Several of Tsarnaev’s former teachers and friends told jurors that he had been considered popular and kind. And some of Tsarnaev’s relatives from his mother’s native Dagestan, in southern Russia, described to jurors the sweet boy they recalled before his family moved to America. Some of those relatives also described seeing Tsarnaev’s mother and older brother become more radical in their Islamic beliefs.
But perhaps the most critical testimony came over the last three days of the trial, as both sides painted contrasting pictures of what Tsarnaev’s life in prison might look like. A consultant for the defense team testified that the conditions at the federal Supermax prison in Colorado are so strict that prisoners are confined to a single-inmate cell for 23 hours a day, and they have limited email and phone communication.

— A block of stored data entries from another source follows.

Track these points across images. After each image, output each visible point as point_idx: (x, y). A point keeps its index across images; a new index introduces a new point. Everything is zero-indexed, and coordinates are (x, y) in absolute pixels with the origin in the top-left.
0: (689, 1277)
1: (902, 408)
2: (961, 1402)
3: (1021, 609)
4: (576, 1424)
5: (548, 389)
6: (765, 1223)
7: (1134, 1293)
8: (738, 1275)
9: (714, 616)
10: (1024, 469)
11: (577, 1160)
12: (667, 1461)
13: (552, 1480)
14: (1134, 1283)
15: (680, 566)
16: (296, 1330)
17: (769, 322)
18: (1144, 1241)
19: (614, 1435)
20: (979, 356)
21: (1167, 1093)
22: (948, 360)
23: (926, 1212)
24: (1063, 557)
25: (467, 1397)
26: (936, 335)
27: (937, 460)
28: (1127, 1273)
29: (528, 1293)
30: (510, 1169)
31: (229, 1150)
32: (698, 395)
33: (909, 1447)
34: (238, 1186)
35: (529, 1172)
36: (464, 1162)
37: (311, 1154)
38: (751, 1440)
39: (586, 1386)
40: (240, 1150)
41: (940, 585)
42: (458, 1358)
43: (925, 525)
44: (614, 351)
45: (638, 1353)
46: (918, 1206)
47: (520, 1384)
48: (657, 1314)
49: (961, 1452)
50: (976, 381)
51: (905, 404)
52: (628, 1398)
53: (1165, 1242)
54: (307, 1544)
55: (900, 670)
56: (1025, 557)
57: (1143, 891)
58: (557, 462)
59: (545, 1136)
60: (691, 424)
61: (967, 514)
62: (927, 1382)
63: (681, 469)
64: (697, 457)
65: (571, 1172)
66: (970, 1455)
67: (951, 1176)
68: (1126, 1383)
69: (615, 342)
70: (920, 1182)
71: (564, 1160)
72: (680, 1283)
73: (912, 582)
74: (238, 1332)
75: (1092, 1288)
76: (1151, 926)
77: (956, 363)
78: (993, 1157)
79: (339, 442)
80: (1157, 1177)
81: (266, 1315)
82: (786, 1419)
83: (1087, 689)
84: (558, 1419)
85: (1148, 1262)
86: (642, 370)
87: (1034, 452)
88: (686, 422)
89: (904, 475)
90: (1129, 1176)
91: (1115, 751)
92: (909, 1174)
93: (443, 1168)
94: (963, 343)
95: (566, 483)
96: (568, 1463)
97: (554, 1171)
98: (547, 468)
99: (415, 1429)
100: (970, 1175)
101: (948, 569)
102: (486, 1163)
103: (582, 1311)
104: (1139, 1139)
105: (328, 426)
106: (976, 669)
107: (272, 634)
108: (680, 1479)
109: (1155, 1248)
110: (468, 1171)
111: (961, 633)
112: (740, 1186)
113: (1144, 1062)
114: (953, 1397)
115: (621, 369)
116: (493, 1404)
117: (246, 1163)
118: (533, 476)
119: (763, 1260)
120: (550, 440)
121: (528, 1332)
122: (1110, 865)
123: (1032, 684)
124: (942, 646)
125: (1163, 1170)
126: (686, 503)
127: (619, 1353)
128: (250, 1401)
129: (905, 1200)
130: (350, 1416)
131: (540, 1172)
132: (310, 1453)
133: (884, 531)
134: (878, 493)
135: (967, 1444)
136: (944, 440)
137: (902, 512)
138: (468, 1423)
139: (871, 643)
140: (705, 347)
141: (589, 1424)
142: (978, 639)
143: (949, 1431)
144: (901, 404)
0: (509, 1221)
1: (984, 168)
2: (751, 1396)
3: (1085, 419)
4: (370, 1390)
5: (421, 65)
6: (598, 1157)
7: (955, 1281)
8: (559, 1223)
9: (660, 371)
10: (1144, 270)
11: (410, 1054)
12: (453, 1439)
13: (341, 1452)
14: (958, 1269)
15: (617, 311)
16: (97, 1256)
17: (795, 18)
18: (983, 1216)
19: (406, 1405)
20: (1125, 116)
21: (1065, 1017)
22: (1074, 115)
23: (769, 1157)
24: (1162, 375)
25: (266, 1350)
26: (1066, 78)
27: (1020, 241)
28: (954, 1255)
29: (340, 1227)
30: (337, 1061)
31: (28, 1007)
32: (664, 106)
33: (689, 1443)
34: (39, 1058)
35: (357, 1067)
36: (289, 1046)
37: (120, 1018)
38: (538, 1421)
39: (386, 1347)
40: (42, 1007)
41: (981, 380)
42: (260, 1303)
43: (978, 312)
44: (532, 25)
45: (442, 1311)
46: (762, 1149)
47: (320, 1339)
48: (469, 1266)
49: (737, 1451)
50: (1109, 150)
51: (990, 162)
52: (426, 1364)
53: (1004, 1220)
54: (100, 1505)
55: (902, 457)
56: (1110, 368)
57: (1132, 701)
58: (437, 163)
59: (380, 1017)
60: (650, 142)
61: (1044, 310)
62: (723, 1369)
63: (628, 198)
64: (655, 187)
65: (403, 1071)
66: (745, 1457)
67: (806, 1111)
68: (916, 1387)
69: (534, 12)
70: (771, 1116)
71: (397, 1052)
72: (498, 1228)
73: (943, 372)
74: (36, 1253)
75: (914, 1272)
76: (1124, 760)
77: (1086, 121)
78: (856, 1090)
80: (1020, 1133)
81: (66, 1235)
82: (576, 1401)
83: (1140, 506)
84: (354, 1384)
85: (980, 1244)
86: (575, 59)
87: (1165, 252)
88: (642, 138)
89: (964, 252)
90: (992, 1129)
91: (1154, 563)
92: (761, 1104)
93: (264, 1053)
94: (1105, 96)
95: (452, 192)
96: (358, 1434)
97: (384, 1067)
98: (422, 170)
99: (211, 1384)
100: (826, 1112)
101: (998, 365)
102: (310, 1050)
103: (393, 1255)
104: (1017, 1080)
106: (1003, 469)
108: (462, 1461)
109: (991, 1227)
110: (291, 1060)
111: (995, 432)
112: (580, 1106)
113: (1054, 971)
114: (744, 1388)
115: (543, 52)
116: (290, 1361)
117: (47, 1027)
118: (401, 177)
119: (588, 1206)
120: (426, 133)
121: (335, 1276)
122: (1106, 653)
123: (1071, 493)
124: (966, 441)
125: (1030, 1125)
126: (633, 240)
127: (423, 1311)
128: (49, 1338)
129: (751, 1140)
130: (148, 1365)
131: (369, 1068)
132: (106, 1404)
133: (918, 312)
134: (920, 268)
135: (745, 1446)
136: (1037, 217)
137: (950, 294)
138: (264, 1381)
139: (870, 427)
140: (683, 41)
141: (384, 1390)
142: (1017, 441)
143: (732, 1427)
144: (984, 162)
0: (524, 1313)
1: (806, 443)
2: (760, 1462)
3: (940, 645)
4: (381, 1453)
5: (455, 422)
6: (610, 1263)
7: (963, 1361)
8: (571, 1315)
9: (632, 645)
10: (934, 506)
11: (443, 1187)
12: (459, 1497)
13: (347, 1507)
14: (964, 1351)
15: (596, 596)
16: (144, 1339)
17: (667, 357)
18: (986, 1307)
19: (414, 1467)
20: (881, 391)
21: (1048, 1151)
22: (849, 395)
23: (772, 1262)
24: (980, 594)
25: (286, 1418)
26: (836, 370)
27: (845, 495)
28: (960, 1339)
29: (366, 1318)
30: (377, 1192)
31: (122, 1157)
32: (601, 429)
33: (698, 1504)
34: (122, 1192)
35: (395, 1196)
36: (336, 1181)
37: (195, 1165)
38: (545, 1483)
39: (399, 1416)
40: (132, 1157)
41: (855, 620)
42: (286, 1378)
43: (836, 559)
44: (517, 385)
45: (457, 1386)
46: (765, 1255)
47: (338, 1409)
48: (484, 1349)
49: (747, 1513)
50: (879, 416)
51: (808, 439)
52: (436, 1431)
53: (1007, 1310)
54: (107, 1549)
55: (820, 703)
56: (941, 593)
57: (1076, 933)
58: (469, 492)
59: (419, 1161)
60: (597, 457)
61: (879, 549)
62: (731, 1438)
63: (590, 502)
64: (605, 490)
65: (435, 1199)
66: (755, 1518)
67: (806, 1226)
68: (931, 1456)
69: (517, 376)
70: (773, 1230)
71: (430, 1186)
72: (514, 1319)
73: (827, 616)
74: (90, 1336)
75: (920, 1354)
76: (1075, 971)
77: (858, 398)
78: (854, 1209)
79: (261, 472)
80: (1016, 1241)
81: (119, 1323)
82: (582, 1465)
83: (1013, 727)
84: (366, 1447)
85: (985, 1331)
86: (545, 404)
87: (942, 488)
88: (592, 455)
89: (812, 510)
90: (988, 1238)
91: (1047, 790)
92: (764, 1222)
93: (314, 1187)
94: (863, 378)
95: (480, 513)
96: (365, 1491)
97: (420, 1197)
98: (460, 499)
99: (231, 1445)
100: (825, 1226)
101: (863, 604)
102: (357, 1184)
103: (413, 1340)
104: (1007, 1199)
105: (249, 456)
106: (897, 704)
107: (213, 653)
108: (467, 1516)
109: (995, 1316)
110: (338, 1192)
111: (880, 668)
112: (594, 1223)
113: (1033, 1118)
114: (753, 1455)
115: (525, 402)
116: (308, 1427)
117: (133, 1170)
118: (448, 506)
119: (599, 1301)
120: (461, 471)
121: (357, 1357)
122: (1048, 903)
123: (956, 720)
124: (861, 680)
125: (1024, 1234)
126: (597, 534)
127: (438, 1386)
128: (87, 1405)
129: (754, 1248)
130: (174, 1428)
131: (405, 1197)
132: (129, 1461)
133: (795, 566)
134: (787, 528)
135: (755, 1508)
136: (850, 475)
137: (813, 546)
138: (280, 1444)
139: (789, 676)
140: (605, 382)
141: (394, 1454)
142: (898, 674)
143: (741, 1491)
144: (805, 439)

The defense team suggested to jurors that it would be better to send Tsarnaev there than to keep him in the public eye during the lengthy time it would take to appeal a death sentence.
But prosecutors have argued that death is the only appropriate punishment for Tsarnaev, arguing that there is no way to be certain where Tsarnaev would be held if sentenced to life in prison, and whether strict prison conditions could improve over time.
Prosecutors pointed out that the special administrative conditions that have been placed on Tsarnaev have already been loosened since he has been in prison.
“The Bureau of Prisons, at all times, is seeking to lessen restrictions on inmates, is that fair to say?” Assistant US Attorney Steve Mellin asked one witness.
Several jurors, including the forewoman, took copious notes during the testimony. Some told the judge during the juror screening process that they could hand out a death sentence if they find it is warranted, but thought a sentence of life in prison could be a worse punishment.